Janice and Chris Davies of Lawndale, Thomas’s parents who brought along their 5-year-old Alex , said they spotted the event in the newspaper and were happy they attended.
“Alex is five and he doesn’t want to let out the string,” Janice laughed, “which is a problem. I think this is great. It gets the families out in the fresh air. It’s a classic form of entertainment. There’s no videos. No T.V.”
No one was happier that day than San Pedro resident Karen Allen who said she tried everything to make her grandson, Martin Garcia, 7, who attends 15th Street Elementary School, feel included and happy.
Martin was depressed, had difficulties connecting with people and struggled to do his homework.
Then a small miracle happened. Martin with his sister, Isis Allen, 5, and “Auntie Heidi “Hernandez, 11, went to a San Pedro High’s clean up event on March 20, in which kite fliers connected to the Kiwanis’s club attended.
Professional kite flier Janis Sabic gave Martin a kite donated by fellow kite flier Glenn Rothstien. Designed as a classic sailing vessel, it changed Martin’s behavior over night.
He slept with the kite each night, did his homework, his grades went from 2s to 3s and 4s, he quit fighting with his sister and the day of annual event – he called his grandma up at 6 a.m. and said he was ready. The event didn’t start for four more hours.
“He was just having such a hard time with self esteem,” the grandmother said. “Lately, he’s been so happy and the kite has meant so much to him. He now feels he’s part of a group of people. I had tried everything. Who knew it would be a kite?”
Martin, his aunt, and sister ran around with their kites, struggling to get them up in the air. Thomas didn’t care. He was screaming with thrills his kite, tripping behind him – and sometimes ahead of him.
“This teaches you how to fly a kite and I liked the running around and how it flies,” Thomas said excitedly. “It’s interesting how it works and it has good colors.”
San Pedro resident Anthony Watts brought his 3-year-old son, Jadon.
“It’s very refreshing and its very fun. It’s a lot of good energy,” Watts said.
Jeannine Shearing agreed.
“My husband Don and I took our three year old grandson Connor to the event knowing that he would either love learning how to try and fly his first kite, or have a great time watching others fly theirs. Luckily, he was able to do both. The Kiwanis had starter kites and plenty of patience in helping children put them together. Connor got the kite up three times and stared with amazement each time. He was then content to sit on the grass and watch others fly their kites.
It was a wonderful day.”
So much so that Kiwanis Club President Tim McDannold, added: “There’s no doubt we’ll do this once again. I’d like to do it more than once a year. We’ve got to give kids more choices in life whether they join a gang or go fly a kite.”

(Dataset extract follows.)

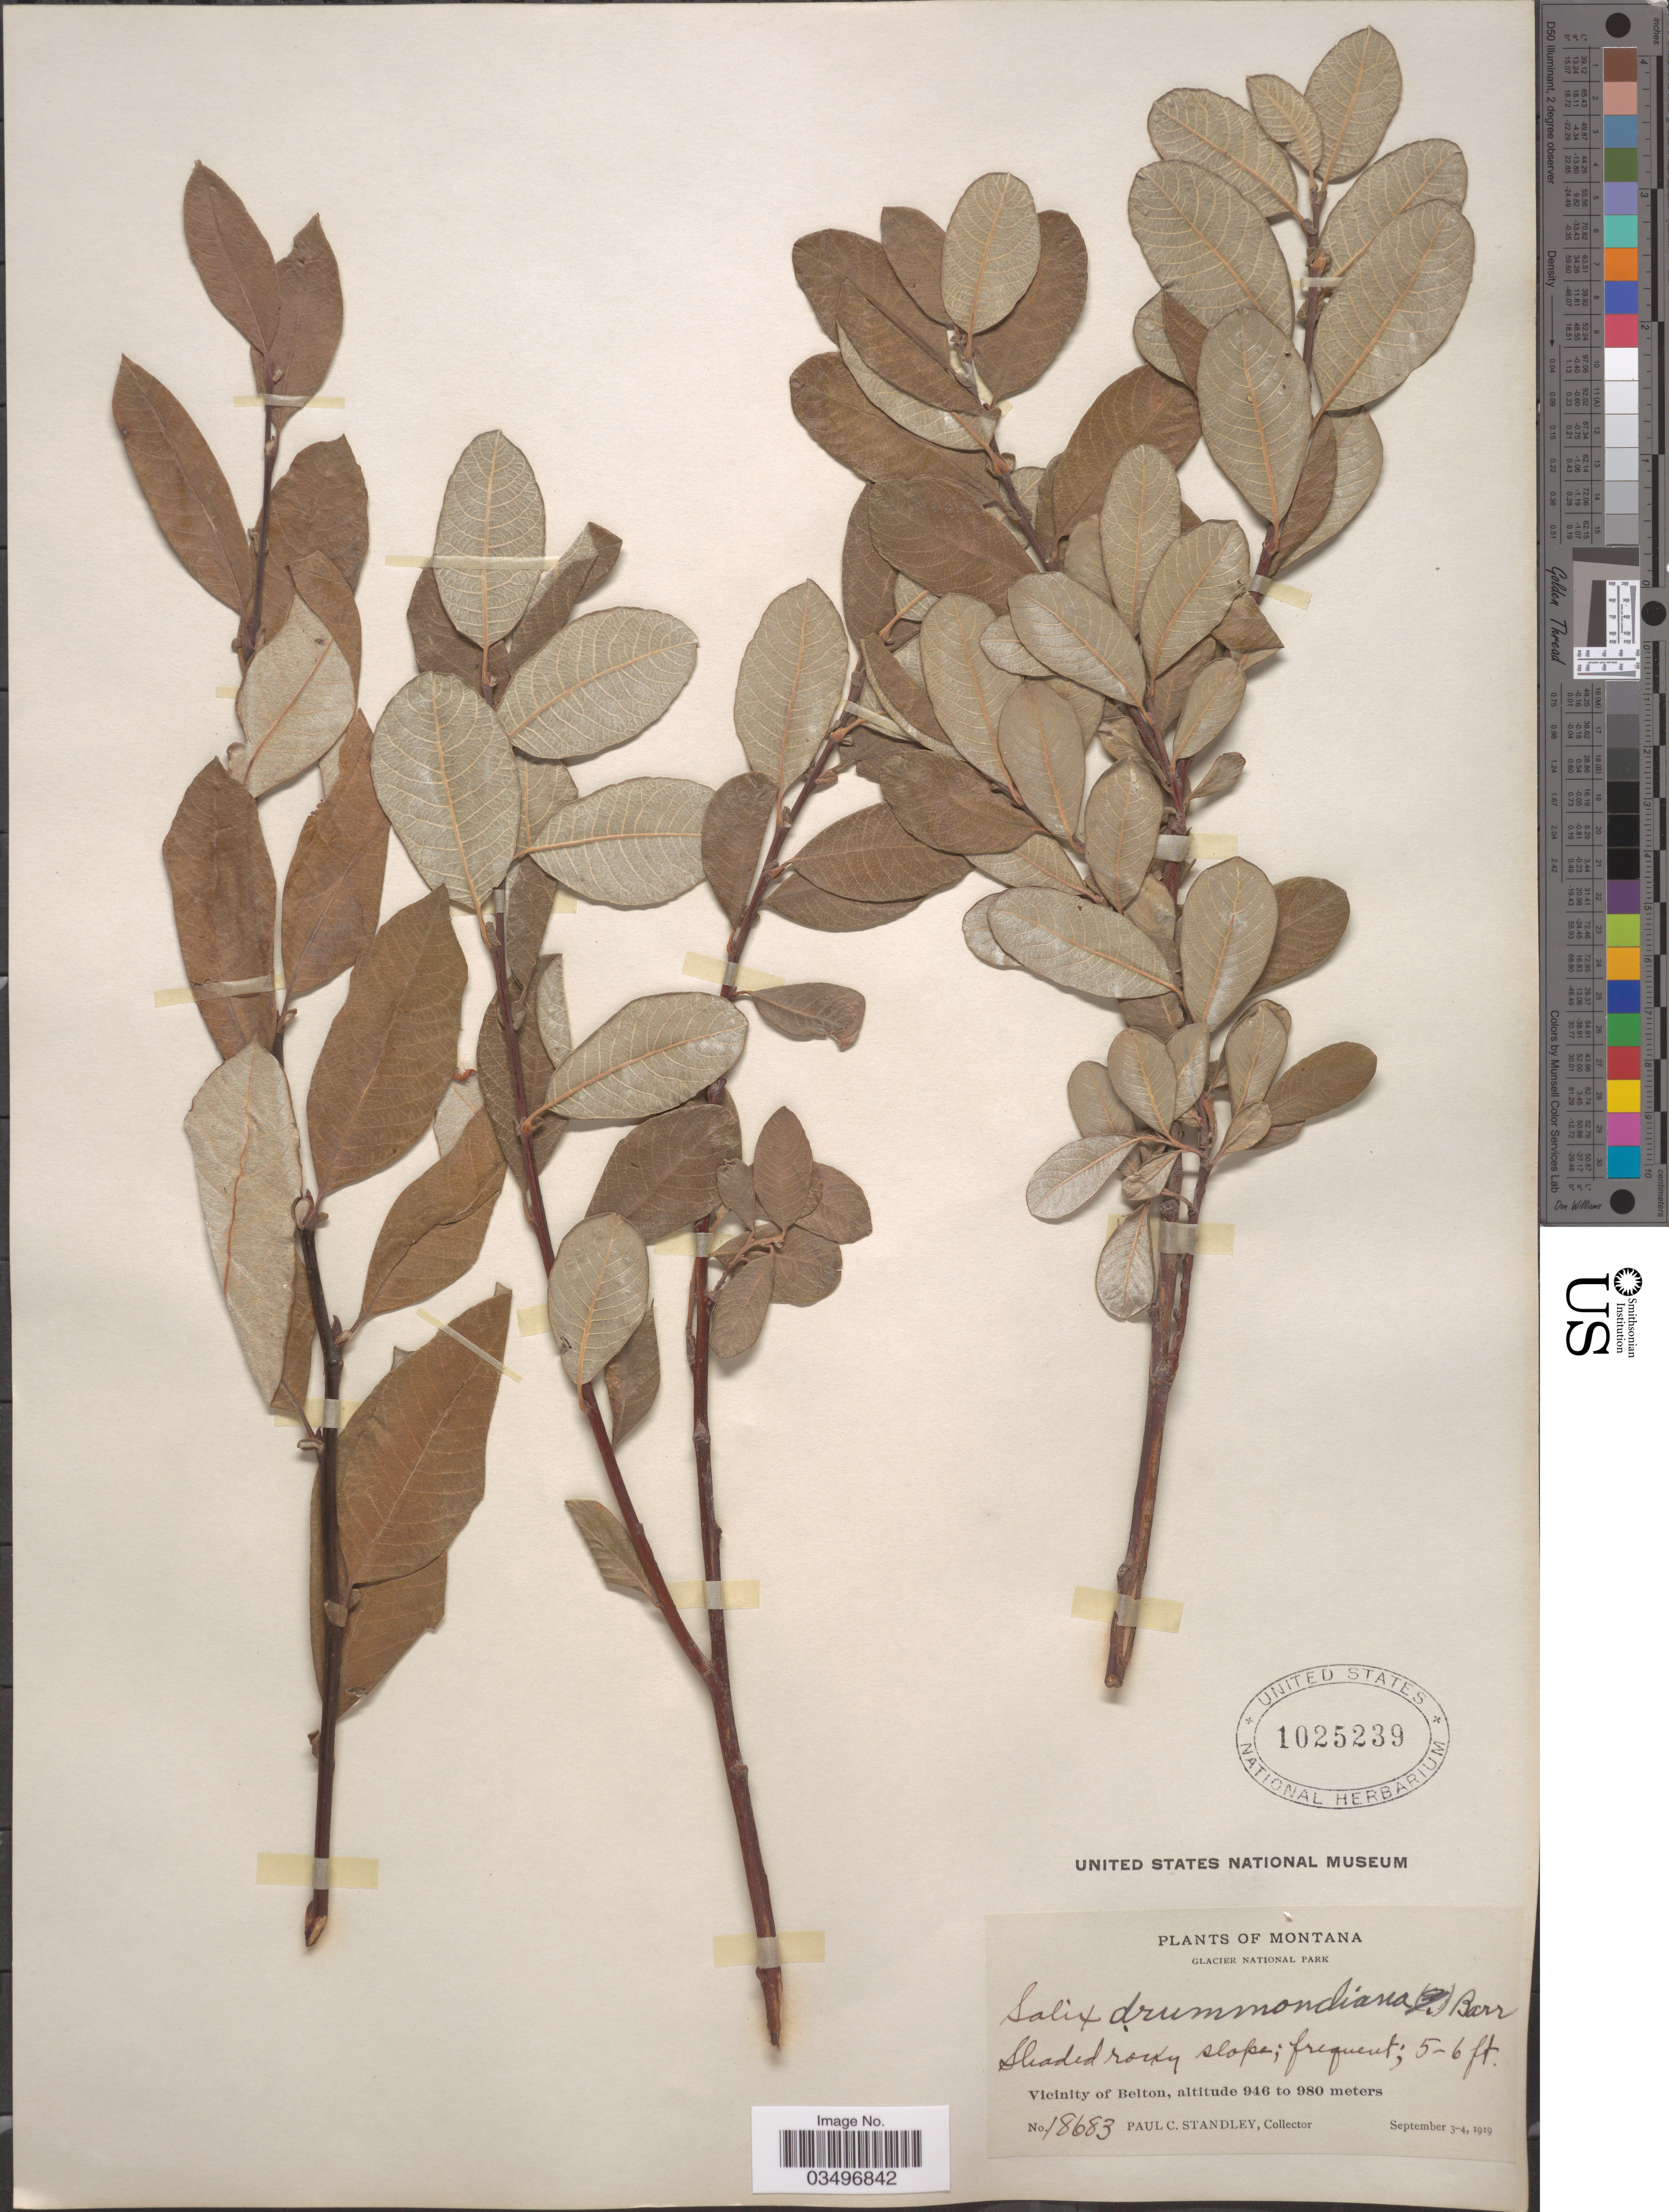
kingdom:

The annual kite fly was the brainchild of James Weston, whose family has had longtime ties to kites. First his brother, then his mother, Monty, owned Up Up & Away, a popular kite store in Seal Beach.
James met his wife, Monica, through his mother’s kite flying friends. When his mother died, his sister-in-law took over the store. It’s a cinch their daughter, Mae, 1, will learn to fly them.
Weston said he was pleased with the event – as he spent much time on the grass helping children get their kites up in the air.
He’s not sure what he’ll do next to bring the community together – his mission to make San Pedro a happier place. Perhaps, he said, a chili-cook-off is in order.
In the meantime, Martin was still running about screaming in delight as his grandmother looked happily on and said: “I will volunteer for them anytime.”